There's a few words here, although there aren't many examples.

https://aws-amplify.github.io/docs/cli-toolchain/graphql#api-category-project-structure

@kaustavghosh06 May I know why isn't the documentation linked when the feature is implemented and released public use? Ampilfy has tons of issues but without docs on feature updates how are we gonna track down and close issues?

@babus
We have docs for the extending for writing your cloudformation templates or extending it out here - https://aws-amplify.github.io/docs/cli-toolchain/quickstart#custom-cloudformation-stacks

@kaustavghosh06 wrote:

... you could modify the storage Cloudformation file located in amplify/backend/storage/<resource-name>/cloudformation-template.json and add ...

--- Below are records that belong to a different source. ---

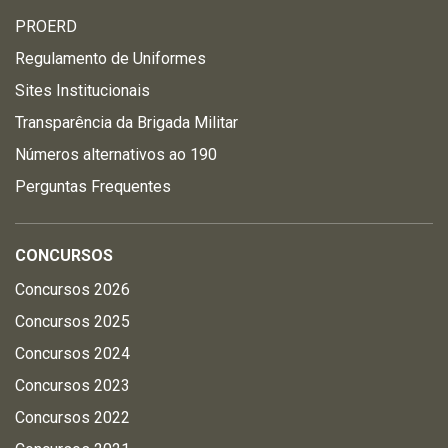
PROERD
Regulamento de Uniformes
Sites Institucionais
Transparência da Brigada Militar
Números alternativos ao 190
Perguntas Frequentes
CONCURSOS
Concursos 2026
Concursos 2025
Concursos 2024
Concursos 2023
Concursos 2022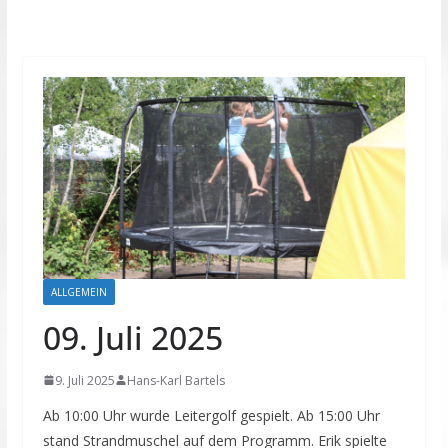
ALLGEMEIN
09. Juli 2025
9. Juli 2025
Hans-Karl Bartels
Ab 10:00 Uhr wurde Leitergolf gespielt. Ab 15:00 Uhr
stand Strandmuschel auf dem Programm. Erik spielte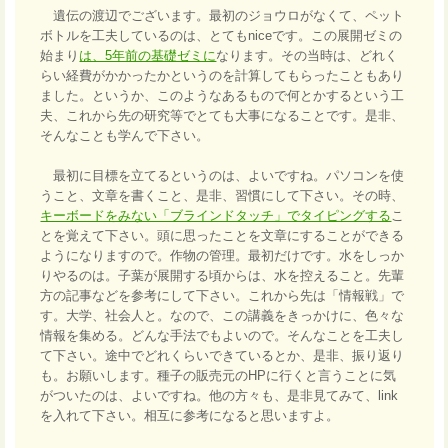
遺伝の渡辺でございます。最初のジョウロがなくて、ペット
ボトルを工夫しているのは、とてもniceです。この展開ゼミの
始まり
は、5年前の基礎ゼミに
なります。その当時は、どれく
らい経費がかかったかというのを計算してもらったこともあり
ました。というか、このようなあるもので何とかするという工
夫、これから先の研究等でとても大事になることです。是非、
そんなことも学んで下さい。
最初に目標を立てるというのは、よいですね。パソコンを使
うこと、文章を書くこと、是非、習慣にして下さい。その時、
キーボードをみない「ブラインドタッチ」でタイピングする
こ
とを覚えて下さい。頭に思ったことを文章にすることができる
ようになりますので。作物の管理。最初だけです。水をしっか
りやるのは。子葉が展開する頃からは、水を控えること。先輩
方の記事などを参考にして下さい。これから先は「情報戦」で
す。大学、社会人と。なので、この講義をきっかけに、色々な
情報を集める。どんな手法でもよいので。そんなことを工夫し
て下さい。途中でどれくらいできているとか、是非、振り返り
も。お願いします。種子の販売元のHPに行くと言うことに気
がついたのは、よいですね。他の方々も、是非見てみて、link
を入れて下さい。相互に参考になると思いますよ。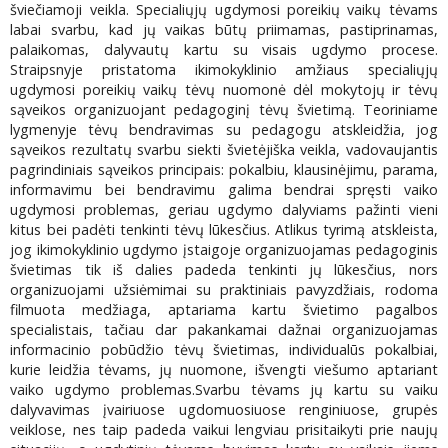
šviečiamoji veikla. Specialiųjų ugdymosi poreikių vaikų tėvams
labai svarbu, kad jų vaikas būtų priimamas, pastiprinamas,
palaikomas, dalyvautų kartu su visais ugdymo procese.
Straipsnyje pristatoma ikimokyklinio amžiaus specialiųjų
ugdymosi poreikių vaikų tėvų nuomonė dėl mokytojų ir tėvų
sąveikos organizuojant pedagoginį tėvų švietimą. Teoriniame
lygmenyje tėvų bendravimas su pedagogu atskleidžia, jog
sąveikos rezultatų svarbu siekti švietėjiška veikla, vadovaujantis
pagrindiniais sąveikos principais: pokalbiu, klausinėjimu, parama,
informavimu bei bendravimu galima bendrai spręsti vaiko
ugdymosi problemas, geriau ugdymo dalyviams pažinti vieni
kitus bei padėti tenkinti tėvų lūkesčius. Atlikus tyrimą atskleista,
jog ikimokyklinio ugdymo įstaigoje organizuojamas pedagoginis
švietimas tik iš dalies padeda tenkinti jų lūkesčius, nors
organizuojami užsiėmimai su praktiniais pavyzdžiais, rodoma
filmuota medžiaga, aptariama kartu švietimo pagalbos
specialistais, tačiau dar pakankamai dažnai organizuojamas
informacinio pobūdžio tėvų švietimas, individualūs pokalbiai,
kurie leidžia tėvams, jų nuomone, išvengti viešumo aptariant
vaiko ugdymo problemas.Svarbu tėvams jų kartu su vaiku
dalyvavimas įvairiuose ugdomuosiuose renginiuose, grupės
veiklose, nes taip padeda vaikui lengviau prisitaikyti prie naujų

Are you saying that templates are fair game for customization and won't be overwritten (as long as I don't remove that category)?

Having trouble seeing a work around for this scenario. If I want to modify a resource from the generated cf template, what are my options. For a small example, say I want to change the "Name" of my RestApi resource to be a Fn::Join with the name and ${env}. As soon as I update my api or add a new route in the future(anything with the cli in that resource) it will overwrite what I had in there.

The released feature of custom stacks helps if it's new resources, but it doesn't seem extensible to the generated templates.

I'm sorta on the same boat. I want to add/edit a couple of policies withing the auth / unauth roles (amplify generated ones) and I don't know where to write the changes so they persist correctly.